== WORKING DATA

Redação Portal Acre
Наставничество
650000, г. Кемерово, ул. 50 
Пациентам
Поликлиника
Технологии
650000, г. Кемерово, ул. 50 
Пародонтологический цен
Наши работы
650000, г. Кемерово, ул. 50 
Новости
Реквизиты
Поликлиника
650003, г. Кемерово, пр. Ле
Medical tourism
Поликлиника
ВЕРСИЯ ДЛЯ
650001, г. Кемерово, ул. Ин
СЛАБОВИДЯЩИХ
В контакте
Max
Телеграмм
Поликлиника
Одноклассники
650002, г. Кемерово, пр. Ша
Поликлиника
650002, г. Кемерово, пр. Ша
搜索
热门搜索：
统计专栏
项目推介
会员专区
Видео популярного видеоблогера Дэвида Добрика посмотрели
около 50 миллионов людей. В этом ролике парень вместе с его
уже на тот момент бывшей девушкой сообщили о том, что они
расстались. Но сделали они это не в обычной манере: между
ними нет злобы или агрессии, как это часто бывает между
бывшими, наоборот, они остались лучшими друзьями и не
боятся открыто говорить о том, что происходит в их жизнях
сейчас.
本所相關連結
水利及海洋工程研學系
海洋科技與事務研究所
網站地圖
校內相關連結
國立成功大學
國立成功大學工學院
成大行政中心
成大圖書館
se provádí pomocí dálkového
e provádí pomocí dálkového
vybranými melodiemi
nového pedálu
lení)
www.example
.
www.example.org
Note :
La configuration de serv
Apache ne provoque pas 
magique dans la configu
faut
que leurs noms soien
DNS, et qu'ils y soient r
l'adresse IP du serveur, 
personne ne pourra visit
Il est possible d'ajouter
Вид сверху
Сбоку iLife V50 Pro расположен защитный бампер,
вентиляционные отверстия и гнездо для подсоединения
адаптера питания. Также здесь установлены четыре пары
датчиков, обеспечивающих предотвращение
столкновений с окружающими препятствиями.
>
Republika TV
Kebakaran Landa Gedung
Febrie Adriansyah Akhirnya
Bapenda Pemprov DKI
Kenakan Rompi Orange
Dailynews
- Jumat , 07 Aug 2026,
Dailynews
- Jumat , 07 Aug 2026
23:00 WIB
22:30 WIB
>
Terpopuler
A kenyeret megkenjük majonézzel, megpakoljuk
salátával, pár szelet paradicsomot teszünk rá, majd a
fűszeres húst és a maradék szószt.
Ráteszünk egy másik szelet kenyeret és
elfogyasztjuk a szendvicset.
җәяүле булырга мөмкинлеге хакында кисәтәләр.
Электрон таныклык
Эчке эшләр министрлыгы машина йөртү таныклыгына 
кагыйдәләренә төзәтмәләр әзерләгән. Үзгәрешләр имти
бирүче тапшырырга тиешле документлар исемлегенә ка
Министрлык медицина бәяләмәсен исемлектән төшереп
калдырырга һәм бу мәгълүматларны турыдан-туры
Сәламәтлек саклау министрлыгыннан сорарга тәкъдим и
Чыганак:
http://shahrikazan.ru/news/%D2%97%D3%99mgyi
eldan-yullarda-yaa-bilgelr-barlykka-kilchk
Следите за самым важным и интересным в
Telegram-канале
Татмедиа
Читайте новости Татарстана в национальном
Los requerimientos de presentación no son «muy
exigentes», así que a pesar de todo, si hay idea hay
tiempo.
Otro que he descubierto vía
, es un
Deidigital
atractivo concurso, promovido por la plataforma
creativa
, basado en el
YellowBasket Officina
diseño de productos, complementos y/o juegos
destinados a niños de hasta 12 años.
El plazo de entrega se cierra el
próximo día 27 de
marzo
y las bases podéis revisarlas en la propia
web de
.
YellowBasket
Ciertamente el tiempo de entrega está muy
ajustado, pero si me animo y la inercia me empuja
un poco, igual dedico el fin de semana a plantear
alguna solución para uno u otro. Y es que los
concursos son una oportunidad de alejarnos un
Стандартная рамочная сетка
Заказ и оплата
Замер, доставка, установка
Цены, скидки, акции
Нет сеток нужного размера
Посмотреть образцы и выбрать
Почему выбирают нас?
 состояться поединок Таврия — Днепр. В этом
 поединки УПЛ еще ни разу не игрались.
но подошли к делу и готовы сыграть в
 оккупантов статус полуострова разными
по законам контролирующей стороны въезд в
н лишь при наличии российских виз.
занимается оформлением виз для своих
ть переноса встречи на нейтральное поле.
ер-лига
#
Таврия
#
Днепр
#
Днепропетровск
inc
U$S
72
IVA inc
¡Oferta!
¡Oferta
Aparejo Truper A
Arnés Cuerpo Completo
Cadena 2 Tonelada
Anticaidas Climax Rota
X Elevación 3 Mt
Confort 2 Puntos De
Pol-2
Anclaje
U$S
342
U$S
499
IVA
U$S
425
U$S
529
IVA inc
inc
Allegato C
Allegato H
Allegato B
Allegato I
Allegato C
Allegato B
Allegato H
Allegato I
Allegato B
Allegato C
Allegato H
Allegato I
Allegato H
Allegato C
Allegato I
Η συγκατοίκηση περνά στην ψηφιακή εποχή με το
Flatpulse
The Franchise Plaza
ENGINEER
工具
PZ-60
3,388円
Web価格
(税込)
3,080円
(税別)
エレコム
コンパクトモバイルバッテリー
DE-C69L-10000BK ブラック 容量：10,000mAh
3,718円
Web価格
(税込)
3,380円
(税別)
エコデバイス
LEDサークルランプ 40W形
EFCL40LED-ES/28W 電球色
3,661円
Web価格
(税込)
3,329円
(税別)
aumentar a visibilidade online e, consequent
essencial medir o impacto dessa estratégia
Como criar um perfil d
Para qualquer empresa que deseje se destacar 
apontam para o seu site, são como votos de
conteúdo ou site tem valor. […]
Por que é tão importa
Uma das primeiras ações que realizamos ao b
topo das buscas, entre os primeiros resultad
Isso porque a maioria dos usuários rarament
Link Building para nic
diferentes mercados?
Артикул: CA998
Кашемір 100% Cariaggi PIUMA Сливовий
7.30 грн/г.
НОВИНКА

====

→ **ACTION ITEM**:
Each line of the data is to be transcribed exactly, with nothing left out.

→ **THE COMPLETED TASK**:
Redação Portal Acre
Наставничество
650000, г. Кемерово, ул. 50 
Пациентам
Поликлиника
Технологии
650000, г. Кемерово, ул. 50 
Пародонтологический цен
Наши работы
650000, г. Кемерово, ул. 50 
Новости
Реквизиты
Поликлиника
650003, г. Кемерово, пр. Ле
Medical tourism
Поликлиника
ВЕРСИЯ ДЛЯ
650001, г. Кемерово, ул. Ин
СЛАБОВИДЯЩИХ
В контакте
Max
Телеграмм
Поликлиника
Одноклассники
650002, г. Кемерово, пр. Ша
Поликлиника
650002, г. Кемерово, пр. Ша
搜索
热门搜索：
统计专栏
项目推介
会员专区
Видео популярного видеоблогера Дэвида Добрика посмотрели
около 50 миллионов людей. В этом ролике парень вместе с его
уже на тот момент бывшей девушкой сообщили о том, что они
расстались. Но сделали они это не в обычной манере: между
ними нет злобы или агрессии, как это часто бывает между
бывшими, наоборот, они остались лучшими друзьями и не
боятся открыто говорить о том, что происходит в их жизнях
сейчас.
本所相關連結
水利及海洋工程研學系
海洋科技與事務研究所
網站地圖
校內相關連結
國立成功大學
國立成功大學工學院
成大行政中心
成大圖書館
se provádí pomocí dálkového
e provádí pomocí dálkového
vybranými melodiemi
nového pedálu
lení)
www.example
.
www.example.org
Note :
La configuration de serv
Apache ne provoque pas 
magique dans la configu
faut
que leurs noms soien
DNS, et qu'ils y soient r
l'adresse IP du serveur, 
personne ne pourra visit
Il est possible d'ajouter
Вид сверху
Сбоку iLife V50 Pro расположен защитный бампер,
вентиляционные отверстия и гнездо для подсоединения
адаптера питания. Также здесь установлены четыре пары
датчиков, обеспечивающих предотвращение
столкновений с окружающими препятствиями.
>
Republika TV
Kebakaran Landa Gedung
Febrie Adriansyah Akhirnya
Bapenda Pemprov DKI
Kenakan Rompi Orange
Dailynews
- Jumat , 07 Aug 2026,
Dailynews
- Jumat , 07 Aug 2026
23:00 WIB
22:30 WIB
>
Terpopuler
A kenyeret megkenjük majonézzel, megpakoljuk
salátával, pár szelet paradicsomot teszünk rá, majd a
fűszeres húst és a maradék szószt.
Ráteszünk egy másik szelet kenyeret és
elfogyasztjuk a szendvicset.
җәяүле булырга мөмкинлеге хакында кисәтәләр.
Электрон таныклык
Эчке эшләр министрлыгы машина йөртү таныклыгына 
кагыйдәләренә төзәтмәләр әзерләгән. Үзгәрешләр имти
бирүче тапшырырга тиешле документлар исемлегенә ка
Министрлык медицина бәяләмәсен исемлектән төшереп
калдырырга һәм бу мәгълүматларны турыдан-туры
Сәламәтлек саклау министрлыгыннан сорарга тәкъдим и
Чыганак:
http://shahrikazan.ru/news/%D2%97%D3%99mgyi
eldan-yullarda-yaa-bilgelr-barlykka-kilchk
Следите за самым важным и интересным в
Telegram-канале
Татмедиа
Читайте новости Татарстана в национальном
Los requerimientos de presentación no son «muy
exigentes», así que a pesar de todo, si hay idea hay
tiempo.
Otro que he descubierto vía
, es un
Deidigital
atractivo concurso, promovido por la plataforma
creativa
, basado en el
YellowBasket Officina
diseño de productos, complementos y/o juegos
destinados a niños de hasta 12 años.
El plazo de entrega se cierra el
próximo día 27 de
marzo
y las bases podéis revisarlas en la propia
web de
.
YellowBasket
Ciertamente el tiempo de entrega está muy
ajustado, pero si me animo y la inercia me empuja
un poco, igual dedico el fin de semana a plantear
alguna solución para uno u otro. Y es que los
concursos son una oportunidad de alejarnos un
Стандартная рамочная сетка
Заказ и оплата
Замер, доставка, установка
Цены, скидки, акции
Нет сеток нужного размера
Посмотреть образцы и выбрать
Почему выбирают нас?
 состояться поединок Таврия — Днепр. В этом
 поединки УПЛ еще ни разу не игрались.
но подошли к делу и готовы сыграть в
 оккупантов статус полуострова разными
по законам контролирующей стороны въезд в
н лишь при наличии российских виз.
занимается оформлением виз для своих
ть переноса встречи на нейтральное поле.
ер-лига
#
Таврия
#
Днепр
#
Днепропетровск
inc
U$S
72
IVA inc
¡Oferta!
¡Oferta
Aparejo Truper A
Arnés Cuerpo Completo
Cadena 2 Tonelada
Anticaidas Climax Rota
X Elevación 3 Mt
Confort 2 Puntos De
Pol-2
Anclaje
U$S
342
U$S
499
IVA
U$S
425
U$S
529
IVA inc
inc
Allegato C
Allegato H
Allegato B
Allegato I
Allegato C
Allegato B
Allegato H
Allegato I
Allegato B
Allegato C
Allegato H
Allegato I
Allegato H
Allegato C
Allegato I
Η συγκατοίκηση περνά στην ψηφιακή εποχή με το
Flatpulse
The Franchise Plaza
ENGINEER
工具
PZ-60
3,388円
Web価格
(税込)
3,080円
(税別)
エレコム
コンパクトモバイルバッテリー
DE-C69L-10000BK ブラック 容量：10,000mAh
3,718円
Web価格
(税込)
3,380円
(税別)
エコデバイス
LEDサークルランプ 40W形
EFCL40LED-ES/28W 電球色
3,661円
Web価格
(税込)
3,329円
(税別)
aumentar a visibilidade online e, consequent
essencial medir o impacto dessa estratégia
Como criar um perfil d
Para qualquer empresa que deseje se destacar 
apontam para o seu site, são como votos de
conteúdo ou site tem valor. […]
Por que é tão importa
Uma das primeiras ações que realizamos ao b
topo das buscas, entre os primeiros resultad
Isso porque a maioria dos usuários rarament
Link Building para nic
diferentes mercados?
Артикул: CA998
Кашемір 100% Cariaggi PIUMA Сливовий
7.30 грн/г.
НОВИНКА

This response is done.